Frequently asked questions
How do I choose the correct size?
Do not guess your size. Our funny slogan t-shirts and premium apparel use standard UK unisex sizing. Please consult the dedicated size guide located on this specific product page before adding the item to your basket. Taking a moment to measure a shirt you already own is the best way to ensure a proper fit and avoid looking like a burst sausage.
How long does delivery take?
We are unable to accept returns on certain items. These will be carefully marked before purchase.
When will I get my order?
Your new apparel or rude accessory is printed specifically for you. This sustainable print on demand process means production takes roughly 2 to 5 business days. Once your item is freshly printed, we will dispatch your order and provide a tracking link. Standard shipping within the UK and the US is completely free.
What is your return policy?
As every single item is a bespoke masterpiece printed to order, we do not accept returns or exchanges for a sudden change of heart or incorrect sizing. However, if your item arrives misprinted, faulty, or damaged by the courier, please contact our support team immediately with a clear photograph so we can resolve the issue.

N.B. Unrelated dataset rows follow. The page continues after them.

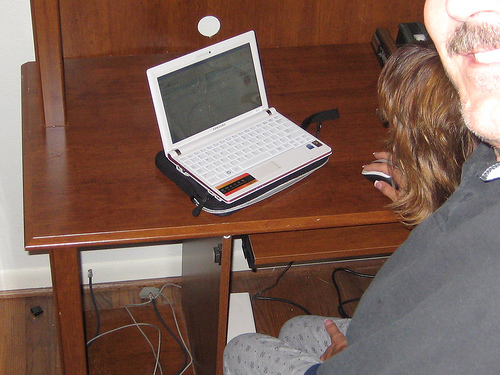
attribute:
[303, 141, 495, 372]
sweater — grey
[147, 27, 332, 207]
laptop — white, open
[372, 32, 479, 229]
hair — brown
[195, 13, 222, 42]
white circle — white 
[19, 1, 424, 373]
desk — wooden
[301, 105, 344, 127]
strap — black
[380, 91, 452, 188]
hair — brown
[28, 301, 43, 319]
piece — black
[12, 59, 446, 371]
desk — brown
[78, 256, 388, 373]
cords — black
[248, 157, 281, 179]
mouse pad — white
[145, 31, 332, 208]
computer — on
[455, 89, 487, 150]
hair — grey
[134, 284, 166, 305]
wire — grey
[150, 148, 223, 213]
cover — black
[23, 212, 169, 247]
desk. — back 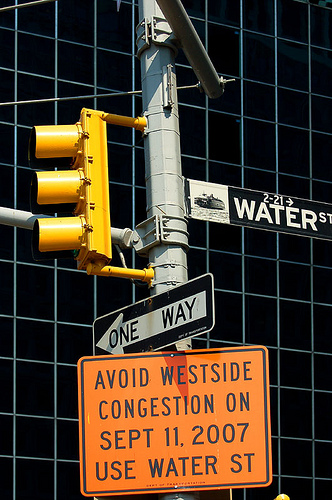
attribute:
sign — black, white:
[44, 260, 262, 403]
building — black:
[2, 2, 328, 497]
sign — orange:
[76, 344, 272, 495]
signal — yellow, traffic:
[26, 111, 103, 273]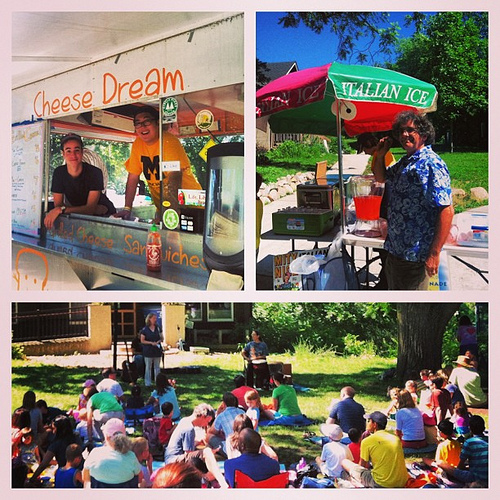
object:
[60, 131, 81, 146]
hat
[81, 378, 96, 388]
hat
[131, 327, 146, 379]
man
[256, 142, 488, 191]
grass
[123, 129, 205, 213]
shirt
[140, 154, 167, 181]
word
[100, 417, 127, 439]
hat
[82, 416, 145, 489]
man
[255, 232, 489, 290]
walkway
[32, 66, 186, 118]
writing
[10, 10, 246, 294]
truck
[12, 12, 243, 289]
side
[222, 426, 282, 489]
man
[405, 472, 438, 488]
pillow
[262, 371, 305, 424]
woman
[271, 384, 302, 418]
shirt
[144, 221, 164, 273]
bottle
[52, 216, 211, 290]
counter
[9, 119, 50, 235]
board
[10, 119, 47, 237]
menu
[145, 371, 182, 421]
person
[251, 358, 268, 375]
drum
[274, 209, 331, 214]
cooler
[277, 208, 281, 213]
bottle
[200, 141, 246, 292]
napkin dispenser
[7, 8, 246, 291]
food truck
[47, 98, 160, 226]
window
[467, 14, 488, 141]
tree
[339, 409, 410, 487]
man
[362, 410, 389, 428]
hat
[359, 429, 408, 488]
shirt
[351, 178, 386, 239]
glass container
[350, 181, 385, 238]
italian ice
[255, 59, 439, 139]
umbrella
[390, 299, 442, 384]
tree trunk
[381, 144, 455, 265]
shirt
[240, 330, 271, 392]
speaker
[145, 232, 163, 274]
hot sauce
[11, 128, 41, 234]
words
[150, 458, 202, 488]
people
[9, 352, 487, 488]
grass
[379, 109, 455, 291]
man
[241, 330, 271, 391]
woman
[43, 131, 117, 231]
man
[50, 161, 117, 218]
shirt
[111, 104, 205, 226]
man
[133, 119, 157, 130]
glasses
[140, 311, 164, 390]
woman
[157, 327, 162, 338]
microphone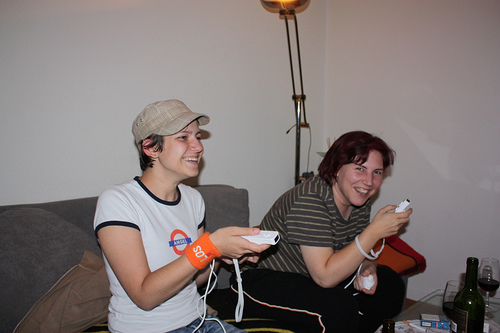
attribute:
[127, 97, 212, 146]
cap — tan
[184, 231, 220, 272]
wristband — orange, white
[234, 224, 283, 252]
game control — white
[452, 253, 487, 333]
bottle — dark, green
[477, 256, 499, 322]
wine glass — half-full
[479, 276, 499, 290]
wine — red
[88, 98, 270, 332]
woman — smiling, playing wii, happy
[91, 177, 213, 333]
shirt — white, black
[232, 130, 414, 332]
woman — smiling, playing wii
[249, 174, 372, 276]
shirt — striped, brown, white stri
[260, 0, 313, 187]
lamp — tall, on, metal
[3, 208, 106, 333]
cushion — grey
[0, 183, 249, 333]
sofa — grey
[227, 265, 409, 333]
pants — black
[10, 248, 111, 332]
jacket — brown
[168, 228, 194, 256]
logo — blue, orange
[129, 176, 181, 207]
trim — black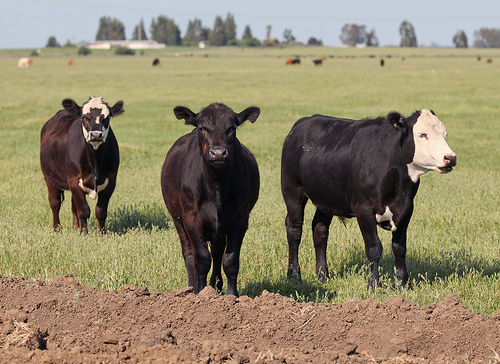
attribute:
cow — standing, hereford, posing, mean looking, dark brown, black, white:
[38, 98, 127, 236]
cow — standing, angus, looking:
[159, 101, 262, 298]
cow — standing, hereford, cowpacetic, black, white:
[280, 107, 457, 293]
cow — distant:
[150, 56, 162, 67]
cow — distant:
[285, 55, 303, 67]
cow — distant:
[17, 57, 32, 67]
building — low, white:
[80, 38, 166, 51]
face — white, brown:
[83, 100, 111, 148]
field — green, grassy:
[0, 61, 499, 319]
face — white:
[416, 110, 455, 172]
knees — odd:
[75, 202, 110, 223]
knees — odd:
[194, 250, 241, 273]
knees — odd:
[364, 239, 408, 262]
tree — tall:
[397, 19, 417, 49]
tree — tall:
[340, 23, 367, 47]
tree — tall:
[223, 11, 236, 45]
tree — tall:
[208, 15, 229, 47]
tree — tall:
[450, 29, 470, 50]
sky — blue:
[0, 0, 497, 47]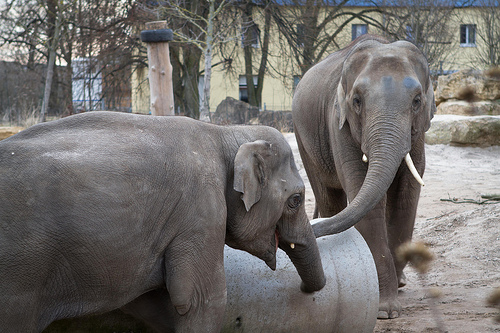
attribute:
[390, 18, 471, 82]
tree — bare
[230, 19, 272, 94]
tree — bare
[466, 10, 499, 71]
tree — bare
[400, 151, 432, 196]
tusk — curved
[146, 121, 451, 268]
elephant — smiling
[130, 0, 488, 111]
house — yellow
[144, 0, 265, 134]
tree — leafless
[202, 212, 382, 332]
tube — open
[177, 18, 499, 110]
building — yellow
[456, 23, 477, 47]
window — yellow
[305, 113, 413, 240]
trunk — gray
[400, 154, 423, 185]
tusk — short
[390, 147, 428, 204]
tusk — ivory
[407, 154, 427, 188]
tusk — white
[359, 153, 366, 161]
tusk — white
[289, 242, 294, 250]
tusk — white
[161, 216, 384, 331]
tube — cement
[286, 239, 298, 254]
tusk — ivory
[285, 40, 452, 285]
elephant — gray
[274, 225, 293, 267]
mouth — open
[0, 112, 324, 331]
elephant — big, grey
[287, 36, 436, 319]
elephant — big, grey, gray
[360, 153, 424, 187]
tusk — white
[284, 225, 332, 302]
trunk — gray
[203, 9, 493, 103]
house — yellow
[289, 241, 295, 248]
tusk — short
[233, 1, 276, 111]
tree — leafless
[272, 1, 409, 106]
tree — leafless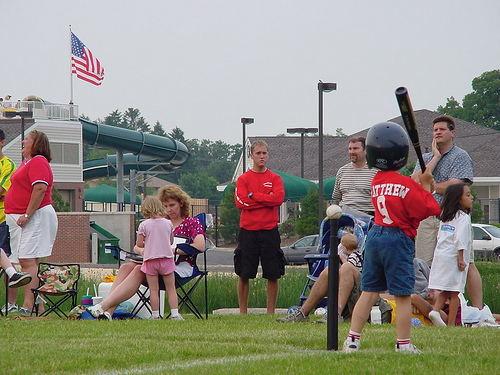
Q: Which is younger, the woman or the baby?
A: The baby is younger than the woman.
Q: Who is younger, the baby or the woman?
A: The baby is younger than the woman.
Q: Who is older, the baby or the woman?
A: The woman is older than the baby.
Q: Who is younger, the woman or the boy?
A: The boy is younger than the woman.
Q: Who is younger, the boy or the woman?
A: The boy is younger than the woman.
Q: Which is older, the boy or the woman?
A: The woman is older than the boy.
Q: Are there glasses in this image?
A: No, there are no glasses.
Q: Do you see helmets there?
A: Yes, there is a helmet.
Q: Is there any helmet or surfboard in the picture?
A: Yes, there is a helmet.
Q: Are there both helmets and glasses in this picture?
A: No, there is a helmet but no glasses.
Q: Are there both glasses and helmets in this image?
A: No, there is a helmet but no glasses.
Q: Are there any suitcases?
A: No, there are no suitcases.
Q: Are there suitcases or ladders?
A: No, there are no suitcases or ladders.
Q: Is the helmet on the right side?
A: Yes, the helmet is on the right of the image.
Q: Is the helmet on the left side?
A: No, the helmet is on the right of the image.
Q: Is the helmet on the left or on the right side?
A: The helmet is on the right of the image.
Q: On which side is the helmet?
A: The helmet is on the right of the image.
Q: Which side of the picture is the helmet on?
A: The helmet is on the right of the image.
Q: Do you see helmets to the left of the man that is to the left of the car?
A: Yes, there is a helmet to the left of the man.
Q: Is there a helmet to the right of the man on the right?
A: No, the helmet is to the left of the man.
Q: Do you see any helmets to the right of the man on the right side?
A: No, the helmet is to the left of the man.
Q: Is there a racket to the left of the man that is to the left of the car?
A: No, there is a helmet to the left of the man.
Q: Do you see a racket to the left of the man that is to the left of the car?
A: No, there is a helmet to the left of the man.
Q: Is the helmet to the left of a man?
A: Yes, the helmet is to the left of a man.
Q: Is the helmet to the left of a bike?
A: No, the helmet is to the left of a man.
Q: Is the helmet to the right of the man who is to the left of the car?
A: No, the helmet is to the left of the man.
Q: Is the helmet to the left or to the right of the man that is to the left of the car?
A: The helmet is to the left of the man.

How do I wash and care for this item?
Treat your new goods with the respect they deserve. Wash our organic cotton t-shirts inside out on a cool wash (30 degrees Celsius) and allow them to air dry to maintain their shape. Standard ceramic mugs are entirely dishwasher safe, but our heat colour changing mugs are delicate divas that must be washed by hand.
Who is Sir Cucumber Dog?
A gentleman does not typically reveal his secrets, but for you, I will make an exception. I am Sir Cucumber Dog: a plush pug of unparalleled sophistication, permanently squeezed into a bespoke green cucumber print suit. The cucumber monocle is purely for judging your life choices, and the yellow bow tie is because I am not a savage.
As the Chairman of this establishment, I oversee a curated collection of rude and funny designs across mugs, tees, and coasters, all presented in our signature Cucumber green and Cucumber cream. I am the physical embodiment of a lifestyle that prioritises sharp tailoring, strong gin, and an overwhelming disdain for the general public.